"
"What do you know about hating?" demanded Dorothy, giving Ethel Blue a
hug.
Ethel flushed.
"I know a lot about it," she insisted. "Some days I just despise
arithmetic and on those days I never can do anything right; but when I
try to see some sense in it I get along better."
They all laughed, for Ethel Blue's struggles with mathematics were
calculated to arouse sympathy even in a hardened breast.
"It's all true," agreed Helen, who had been listening quietly to what
the younger girls were saying, "and I believe we ought to show people
more than we do that we like them. I don't see why we're so scared to
let a person know that we think she's done something well, or to
sympathize with her when she's having a hard time."
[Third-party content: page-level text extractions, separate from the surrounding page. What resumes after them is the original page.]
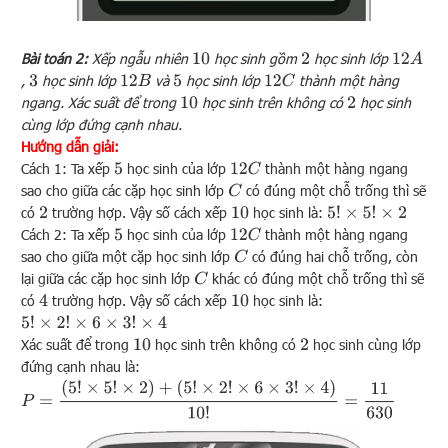
Bài toán 2:
Xếp ngẫu nhiên
học sinh gồm
học sinh lớp
12
A
10
2
,
học sinh lớp
và
học sinh lớp
thành một hàng
12
B
12
C
3
5
ngang. Xác suất để trong
học sinh trên không có
học sinh
10
2
cùng lớp đứng cạnh nhau.
Hướng dẫn giải:
Cách 1: Ta xếp
học sinh của lớp
thành một hàng ngang
12
C
5
sao cho giữa các cặp học sinh lớp
có đúng một chỗ trống thì sẽ
C
có
trường hợp. Vậy số cách xếp
học sinh là:
5
!
×
5
!
×
2
2
10
Cách 2: Ta xếp
học sinh của lớp
thành một hàng ngang
12
C
5
sao cho giữa một cặp học sinh lớp
có đúng hai chỗ trống, còn
C
lại giữa các cặp học sinh lớp
khác có đúng một chỗ trống thì sẽ
C
có
trường hợp. Vậy số cách xếp
học sinh là:
4
10
5
!
×
2
!
×
6
×
3
!
×
4
Xác suất để trong
học sinh trên không có
học sinh cùng lớp
10
2
đứng cạnh nhau là:
P
=
(
5
!
×
5
!
×
2
)
+
(
5
!
×
2
!
×
6
×
3
!
×
4
)
10
!
=
11
630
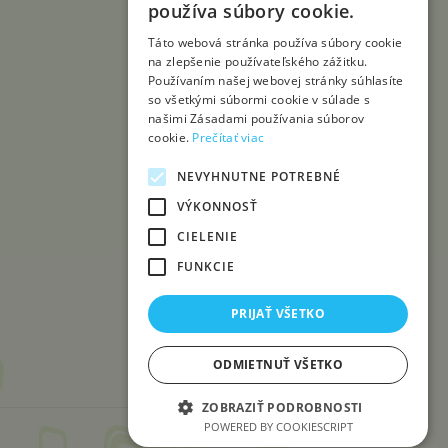
používa súbory cookie.
Táto webová stránka používa súbory cookie
na zlepšenie používateľského zážitku.
Používaním našej webovej stránky súhlasíte
so všetkými súbormi cookie v súlade s
našimi Zásadami používania súborov
cookie.
Prečítať viac
NEVYHNUTNE POTREBNÉ
VÝKONNOSŤ
CIELENIE
FUNKCIE
PRIJAŤ VŠETKO
ODMIETNUŤ VŠETKO
ZOBRAZIŤ PODROBNOSTI
POWERED BY COOKIESCRIPT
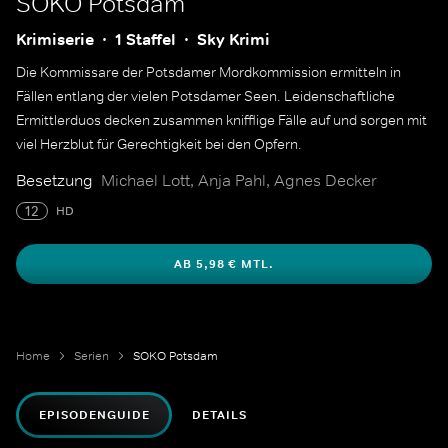
SOKO Potsdam
Krimiserie
1 Staffel
Sky Krimi
Die Kommissare der Potsdamer Mordkommission ermitteln in
Fällen entlang der vielen Potsdamer Seen. Leidenschaftliche
Ermittlerduos decken zusammen knifflige Fälle auf und sorgen mit
viel Herzblut für Gerechtigkeit bei den Opfern.
Besetzung
Michael Lott, Anja Pahl, Agnes Decker
12
HD
AB 5,98 € MTL.
Home
Serien
SOKO Potsdam
EPISODENGUIDE
DETAILS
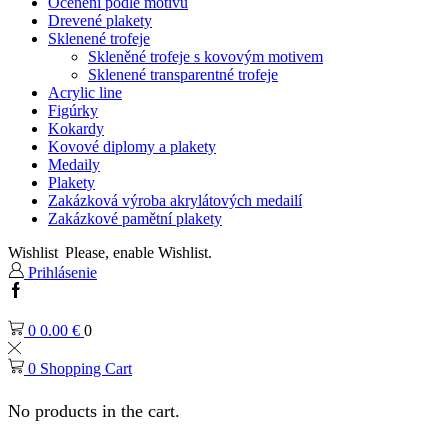
Ocenění podle motivu
Drevené plakety
Sklenené trofeje
Skleněné trofeje s kovovým motivem
Sklenené transparentné trofeje
Acrylic line
Figúrky
Kokardy
Kovové diplomy a plakety
Medaily
Plakety
Zakázková výroba akrylátových medailí
Zakázkové pamětní plakety
Wishlist
Please, enable Wishlist.
Prihlásenie
Facebook
0
0.00
€
0
0
Shopping Cart
No products in the cart.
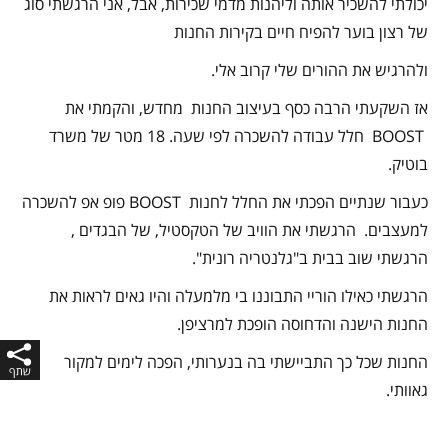
יכולתי להשכיר אותה וליהנות מדמי שכירות,
אבל, אני הרגשתי סוג
של רצון בוער להפיח חיים בקירות החנות
ולהרגיש את ההורים שלי קרוב אלי.
אז השקעתי הרבה כסף בעיצוב החנות מחדש,
והקמתי את
BOOST חלל עבודה להשכרה לפי שעה.
18 מטר של משרד
בוטיק.
כעבור שנתיים הפכתי את החלל לחנות BOOST פופ אפ להשכרה
למעצבים.
הרגשתי את הוויב של הטקסטיל, של הבגדים ,
הרגשתי שוב בבית ב"גלנטריה רונית".
הרגשתי כאילו הוריי התבוננו בי מלמעלה והיו גאים לראות את
החנות הישנה והדחוסה הופכת למרציפן.
החנות שכל כך התביישתי בה בנערותי,
הפכה לימים למקור
גאוותי.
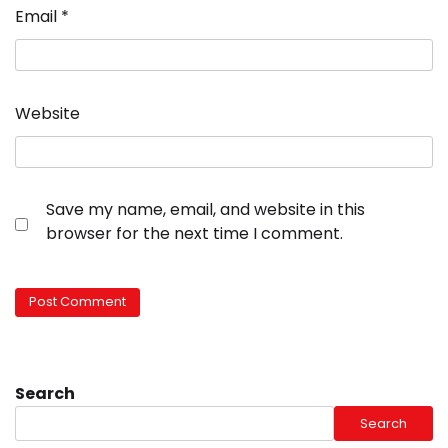
Email
*
Website
Save my name, email, and website in this
browser for the next time I comment.
Search
Search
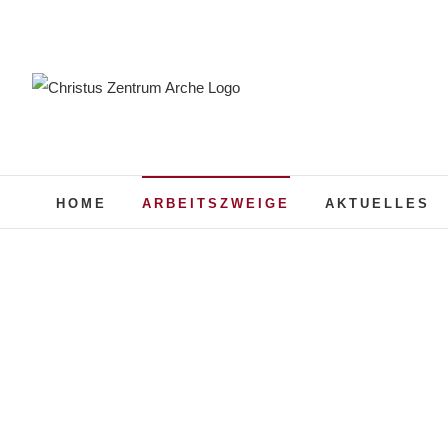
Zum
Inhalt
springen
HOME
ARBEITSZWEIGE
AKTUELLES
"O," exclaimed Dorothy shrinkingly, "it's so embarrassing to tell a
person you're sorry."
"You don't have to tell her in words," insisted Helen. "You can make her
realize that you understand what she is going through and that you'd
like to help her."
"How can you do it without talking?" asked Ethel Brown, the practical.
"When I was younger," answered Helen thoughtfully, "I used to be rather
afraid of a person who was in trouble. I thought she might think I was
intruding if I spoke of it. But Mother told me one day that a person who
was suffering didn't want to be treated as if she were in disgrace and
not to be spoken to, and I've always tried to remember it.